Saturday, January 21, 2012

Strong Women

So, for those of you who don't know us well, in the past few years Greg and I have become big fans of JMU's women's basketball team. It all started the first year I was living here in Harrisonburg and we were trying to "get involved" in the community and the university.
Since then, we've become slightly obsessed. Like, we joined the Crown Club, watch away games via the internet, and, of the 2 personal days I get from work this year, 1 will be used to go to the CAA women's basketball tournament in Maryland. If it's not obsession, it is, at least, commitment.
I like the basketball games for a lot of reasons. It's a competition and a team to cheer. It's something to look forward to on winter evenings. It's a family friendly atmosphere at the games. It's a super deal (less than $100 for two adults for the year!).
And, it's a super message being sent to my daughter.
Watching women's basketball presents an in-your-face juxtaposition of what being a woman means.
It's watching women in jerseys and tennis shoes race up and down the court for 40 minutes.
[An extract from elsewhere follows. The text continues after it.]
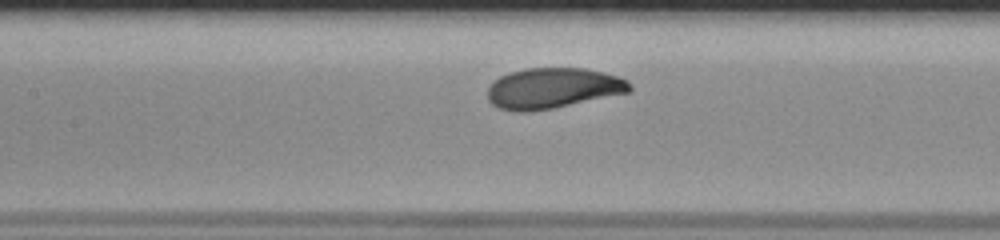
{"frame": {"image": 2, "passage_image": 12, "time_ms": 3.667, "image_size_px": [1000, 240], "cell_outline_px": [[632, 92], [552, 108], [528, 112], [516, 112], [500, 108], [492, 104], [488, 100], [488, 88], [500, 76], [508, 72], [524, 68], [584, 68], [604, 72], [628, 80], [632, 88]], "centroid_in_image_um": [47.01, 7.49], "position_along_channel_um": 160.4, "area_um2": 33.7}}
During this time they run plays as a team and shoot foul shots all on their own. They scramble for rebounds and get the ball stolen out of their hands. They fly through the air gracefully and get pushed to the ground, catch some lucky breaks on foul-calls and get busted on others, make miracle 3-point shots at the buzzer and miss gimme layups. These are strong women, beautiful women, successful women, and yet their style of femininity flies in the face of everything girls are taught about being "lady-like" while they are growing up.
However, when the buzzer sounds to signal a time-out, a totally different picture of femininity takes the court. As basketball players catch their breath and strategize the next play, cheerleaders take center court, jumping, flipping, and cheering their peers on toward victory. These women are as strong and agile as their ball-shooting counterparts: lifting each other up in the air, doing backflips from a dead stop in the middle of the floor, bending and stretching their legs into all sorts of shapes. Wearing make-up and ribbons in their hair, though, they present a much more typical picture of womanhood.
What I want Meredith, and lots of little girls and boys, to know is that both represent an awesome way to be a woman--as do the many gradations of femininity between these two seemingly extreme positions. And, I want her to know that these two positions are not as far away from each other as they may seem. Both groups of women are healthy and active, involved in their community, well-educated, hard-working, and striving to be the best they can be as individuals and as a team. If that's not a positive message, I don't know what is!

Tuesday, January 17, 2012

Like squishing a bug...

Maturity rears its ugly head again today...and it's like the day you finally squish the bug yourself.
I remember receiving a call one summer evening when I was on vacation and my sister was staying at my apartment. She had barricaded herself in my bedroom and was calling to find out what to do next...a superbug of sort, maybe a flying cockroach, had made its way into the apartment and made my poor sister its next target. Sadly, from 2,000 miles away, there was not much anyone could do to help her except offer suggestions. It took a while, but being the brave, capable, independent young woman she is, she eventually solved the problem and was able to take full ownership of the apartment again. (For those wondering, I believe the solution involved an arsenol of household aerosol products--not exactly eco-friendly, but efficient.)
Maturation is really just a series of events, like squishing bugs, that you are initially accustomed to passing off to someone else (your parents, a college roommate, your significant other) but that you eventually take responsibility for yourself. Laundry, dishes, and changing the toilet-paper roll are all little milestones on this list as well.
Sick babies present opportunities for personal growth as well. At least, that's how I'm choosing to look at the situations that Little Mate Mer's tummy troubles presented today.
Fingers crossed that there won't be any other such opportunities tonight and I can revert back to a younger, less responsible version of myself in the morning!